Abstract

Cardiovascular disease (CVD) risk prediction equations are primarily used in clinical settings to inform individual risk management decisions. We sought to develop and validate alternative equations derived solely from linked routinely collected national health data that could be applied countrywide to inform population health planning. Individual-level linkage of eight administrative health datasets identified all New Zealand residents aged 30-74 years in contact with publicly funded health services during 2006 with no previous hospitalizations for CVD or heart failure, and with complete data on eight pre-specified predictors. The linked health datasets encompassed demographic characteristics, hospitalizations, outpatient visits, primary care enrolment, primary care reimbursement, community laboratory requests, community pharmaceutical dispensing and mortality. Sex-specific Cox models were developed to estimate the risk of CVD death or hospitalization within 5 years and included sex, age, ethnicity, level of deprivation, diabetes, previous hospitalization for atrial fibrillation and baseline preventive pharmacotherapy (blood-pressure-lowering, lipid-lowering and antiplatelet/anticoagulant medications) as predictors.

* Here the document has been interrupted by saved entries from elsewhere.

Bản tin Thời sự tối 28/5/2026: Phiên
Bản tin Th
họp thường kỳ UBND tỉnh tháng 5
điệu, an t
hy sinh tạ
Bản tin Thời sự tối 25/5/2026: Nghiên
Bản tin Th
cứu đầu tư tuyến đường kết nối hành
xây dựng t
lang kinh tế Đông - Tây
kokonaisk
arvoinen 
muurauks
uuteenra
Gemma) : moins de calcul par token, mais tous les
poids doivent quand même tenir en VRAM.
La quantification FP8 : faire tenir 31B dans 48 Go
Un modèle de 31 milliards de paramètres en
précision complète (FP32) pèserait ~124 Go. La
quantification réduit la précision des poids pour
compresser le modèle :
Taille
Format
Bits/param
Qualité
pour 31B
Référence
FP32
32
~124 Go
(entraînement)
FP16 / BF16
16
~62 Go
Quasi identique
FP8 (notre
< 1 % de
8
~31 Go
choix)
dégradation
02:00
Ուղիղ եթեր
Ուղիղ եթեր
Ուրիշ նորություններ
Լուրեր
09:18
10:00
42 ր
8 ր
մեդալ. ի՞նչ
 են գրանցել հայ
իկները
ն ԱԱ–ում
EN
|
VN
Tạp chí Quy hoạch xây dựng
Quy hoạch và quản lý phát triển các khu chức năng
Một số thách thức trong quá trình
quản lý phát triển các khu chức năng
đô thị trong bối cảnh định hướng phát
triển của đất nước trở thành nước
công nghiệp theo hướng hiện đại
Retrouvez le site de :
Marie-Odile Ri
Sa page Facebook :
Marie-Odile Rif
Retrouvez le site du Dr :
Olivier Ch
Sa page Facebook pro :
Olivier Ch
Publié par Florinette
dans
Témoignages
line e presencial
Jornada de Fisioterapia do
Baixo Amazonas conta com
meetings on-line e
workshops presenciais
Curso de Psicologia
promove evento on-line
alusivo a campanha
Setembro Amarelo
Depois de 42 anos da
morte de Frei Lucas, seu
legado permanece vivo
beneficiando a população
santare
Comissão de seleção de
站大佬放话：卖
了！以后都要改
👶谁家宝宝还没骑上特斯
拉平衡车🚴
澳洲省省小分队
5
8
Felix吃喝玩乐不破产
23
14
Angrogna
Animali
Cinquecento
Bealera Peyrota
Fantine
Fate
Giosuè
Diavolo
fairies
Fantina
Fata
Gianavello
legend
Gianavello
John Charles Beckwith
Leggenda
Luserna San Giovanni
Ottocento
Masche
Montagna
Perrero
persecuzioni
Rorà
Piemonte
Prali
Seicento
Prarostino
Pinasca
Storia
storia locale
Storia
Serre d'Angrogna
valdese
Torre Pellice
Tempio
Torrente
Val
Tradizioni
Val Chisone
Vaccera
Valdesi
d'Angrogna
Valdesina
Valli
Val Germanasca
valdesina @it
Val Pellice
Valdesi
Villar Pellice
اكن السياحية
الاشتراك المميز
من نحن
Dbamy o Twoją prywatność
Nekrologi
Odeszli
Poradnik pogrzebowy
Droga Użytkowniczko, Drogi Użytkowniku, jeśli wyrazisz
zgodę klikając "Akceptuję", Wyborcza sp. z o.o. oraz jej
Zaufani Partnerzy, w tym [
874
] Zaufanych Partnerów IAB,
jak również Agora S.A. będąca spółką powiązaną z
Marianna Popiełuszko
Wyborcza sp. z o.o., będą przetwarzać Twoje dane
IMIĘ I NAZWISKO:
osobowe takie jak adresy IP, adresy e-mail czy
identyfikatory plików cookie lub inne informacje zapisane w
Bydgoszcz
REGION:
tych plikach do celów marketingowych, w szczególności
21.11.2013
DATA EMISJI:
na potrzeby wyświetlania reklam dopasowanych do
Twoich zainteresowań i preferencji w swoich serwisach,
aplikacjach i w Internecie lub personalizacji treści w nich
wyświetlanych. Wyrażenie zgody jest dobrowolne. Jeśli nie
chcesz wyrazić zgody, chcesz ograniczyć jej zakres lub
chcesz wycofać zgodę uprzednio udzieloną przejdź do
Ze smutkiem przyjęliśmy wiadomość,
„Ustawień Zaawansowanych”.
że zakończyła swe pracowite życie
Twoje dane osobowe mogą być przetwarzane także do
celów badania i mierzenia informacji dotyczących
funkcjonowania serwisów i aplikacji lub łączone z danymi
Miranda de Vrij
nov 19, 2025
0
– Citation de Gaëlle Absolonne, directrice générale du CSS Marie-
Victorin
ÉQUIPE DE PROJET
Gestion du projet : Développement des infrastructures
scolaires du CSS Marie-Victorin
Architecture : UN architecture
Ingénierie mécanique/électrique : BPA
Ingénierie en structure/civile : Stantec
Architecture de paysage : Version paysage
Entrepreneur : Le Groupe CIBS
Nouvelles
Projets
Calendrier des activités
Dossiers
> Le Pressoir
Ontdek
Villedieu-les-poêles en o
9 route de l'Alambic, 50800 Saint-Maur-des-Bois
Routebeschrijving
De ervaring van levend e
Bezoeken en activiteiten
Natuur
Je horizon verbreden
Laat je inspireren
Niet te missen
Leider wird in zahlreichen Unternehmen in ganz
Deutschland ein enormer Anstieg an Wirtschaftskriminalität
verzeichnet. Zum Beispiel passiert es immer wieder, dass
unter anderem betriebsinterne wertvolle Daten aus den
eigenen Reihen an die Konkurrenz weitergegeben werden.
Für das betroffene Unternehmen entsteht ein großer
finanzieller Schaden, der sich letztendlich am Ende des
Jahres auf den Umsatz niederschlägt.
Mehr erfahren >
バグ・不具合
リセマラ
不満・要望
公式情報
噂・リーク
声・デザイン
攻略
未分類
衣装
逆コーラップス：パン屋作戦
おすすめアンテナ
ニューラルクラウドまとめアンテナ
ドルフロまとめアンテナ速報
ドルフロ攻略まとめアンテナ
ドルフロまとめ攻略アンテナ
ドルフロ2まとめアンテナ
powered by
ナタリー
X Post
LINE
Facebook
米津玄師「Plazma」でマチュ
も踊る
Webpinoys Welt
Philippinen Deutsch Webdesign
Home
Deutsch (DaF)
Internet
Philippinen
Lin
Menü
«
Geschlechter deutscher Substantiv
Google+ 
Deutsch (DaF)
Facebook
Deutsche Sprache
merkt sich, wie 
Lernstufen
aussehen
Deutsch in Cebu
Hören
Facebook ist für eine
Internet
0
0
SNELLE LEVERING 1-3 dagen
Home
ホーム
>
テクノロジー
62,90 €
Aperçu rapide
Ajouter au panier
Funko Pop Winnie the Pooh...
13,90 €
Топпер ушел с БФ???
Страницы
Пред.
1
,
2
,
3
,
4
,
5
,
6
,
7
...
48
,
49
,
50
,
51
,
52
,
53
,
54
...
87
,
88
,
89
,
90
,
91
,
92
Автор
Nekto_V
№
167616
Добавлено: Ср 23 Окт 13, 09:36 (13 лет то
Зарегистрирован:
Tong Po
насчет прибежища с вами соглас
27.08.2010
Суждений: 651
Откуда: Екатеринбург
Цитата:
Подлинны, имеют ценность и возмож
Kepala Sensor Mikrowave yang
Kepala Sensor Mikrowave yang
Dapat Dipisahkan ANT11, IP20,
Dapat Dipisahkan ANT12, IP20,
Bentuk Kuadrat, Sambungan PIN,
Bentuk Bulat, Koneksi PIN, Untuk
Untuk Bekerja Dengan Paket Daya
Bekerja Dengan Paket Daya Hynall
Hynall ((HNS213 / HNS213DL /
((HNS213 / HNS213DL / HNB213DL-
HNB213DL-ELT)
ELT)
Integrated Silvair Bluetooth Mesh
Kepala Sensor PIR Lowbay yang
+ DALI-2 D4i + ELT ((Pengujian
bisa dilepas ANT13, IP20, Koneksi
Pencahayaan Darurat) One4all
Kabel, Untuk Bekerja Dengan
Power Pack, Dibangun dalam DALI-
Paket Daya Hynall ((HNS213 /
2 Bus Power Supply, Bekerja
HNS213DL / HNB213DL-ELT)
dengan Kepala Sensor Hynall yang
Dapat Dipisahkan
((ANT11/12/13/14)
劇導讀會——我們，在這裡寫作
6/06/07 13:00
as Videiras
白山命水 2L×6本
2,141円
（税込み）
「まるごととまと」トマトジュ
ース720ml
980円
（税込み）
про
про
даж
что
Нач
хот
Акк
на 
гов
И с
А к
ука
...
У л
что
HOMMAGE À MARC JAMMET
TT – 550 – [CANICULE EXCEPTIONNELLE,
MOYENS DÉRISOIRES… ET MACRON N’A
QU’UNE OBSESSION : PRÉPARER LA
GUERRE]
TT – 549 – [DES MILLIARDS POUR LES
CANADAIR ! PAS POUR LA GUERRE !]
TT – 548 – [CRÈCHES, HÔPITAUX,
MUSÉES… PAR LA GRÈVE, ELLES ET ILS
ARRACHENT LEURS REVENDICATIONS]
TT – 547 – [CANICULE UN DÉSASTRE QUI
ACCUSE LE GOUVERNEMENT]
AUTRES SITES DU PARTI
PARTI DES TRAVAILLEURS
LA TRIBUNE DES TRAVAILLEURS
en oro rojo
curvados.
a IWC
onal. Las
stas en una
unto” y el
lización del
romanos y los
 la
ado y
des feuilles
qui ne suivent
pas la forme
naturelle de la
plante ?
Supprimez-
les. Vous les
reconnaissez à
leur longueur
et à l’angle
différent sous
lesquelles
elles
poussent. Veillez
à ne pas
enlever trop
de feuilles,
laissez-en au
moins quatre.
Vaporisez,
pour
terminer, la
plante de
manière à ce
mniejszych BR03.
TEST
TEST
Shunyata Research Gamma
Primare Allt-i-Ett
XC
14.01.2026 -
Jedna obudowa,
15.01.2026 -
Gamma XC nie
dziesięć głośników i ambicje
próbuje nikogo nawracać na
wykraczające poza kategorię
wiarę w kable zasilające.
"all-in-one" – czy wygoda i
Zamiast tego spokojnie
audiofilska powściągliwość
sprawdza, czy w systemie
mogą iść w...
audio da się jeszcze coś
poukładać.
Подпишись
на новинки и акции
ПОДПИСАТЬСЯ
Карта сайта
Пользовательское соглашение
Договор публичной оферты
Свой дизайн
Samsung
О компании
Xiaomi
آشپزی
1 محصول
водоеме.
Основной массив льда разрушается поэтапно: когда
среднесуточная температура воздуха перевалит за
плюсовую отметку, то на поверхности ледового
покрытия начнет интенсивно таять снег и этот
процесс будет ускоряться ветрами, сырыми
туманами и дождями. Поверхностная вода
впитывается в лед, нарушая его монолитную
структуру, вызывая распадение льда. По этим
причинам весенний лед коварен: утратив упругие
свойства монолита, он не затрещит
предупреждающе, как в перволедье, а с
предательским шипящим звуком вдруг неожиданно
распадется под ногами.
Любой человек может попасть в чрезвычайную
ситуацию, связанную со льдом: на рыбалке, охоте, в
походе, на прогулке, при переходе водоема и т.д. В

Calibration and discrimination were assessed in the whole cohort, in 15-year age bands, in different ethnic groups, in quintiles of deprivation, according to baseline dispensing of pharmacotherapy, and in regional sub-populations. First CVD events occurred in 62031 of the 1746695 people during 8526024 person-years of follow-up (mean = 4.8 years). Median 5-year CVD risk was 1.1% in women and 2.6% in men. In both sexes, the risk equations were well calibrated throughout the risk range and had good risk discrimination in the national, regional and ethnic populations, within 15-year age bands, in deprivation quintiles and according to baseline medication dispensing. Robust policy-focused CVD risk equations can be developed solely from administrative health data to inform population health planning, and will complement CVD primary prevention at the individual level using clinical risk tools. Similar policy-focused equations could be replicated in countries and regions with linked administrative health datasets.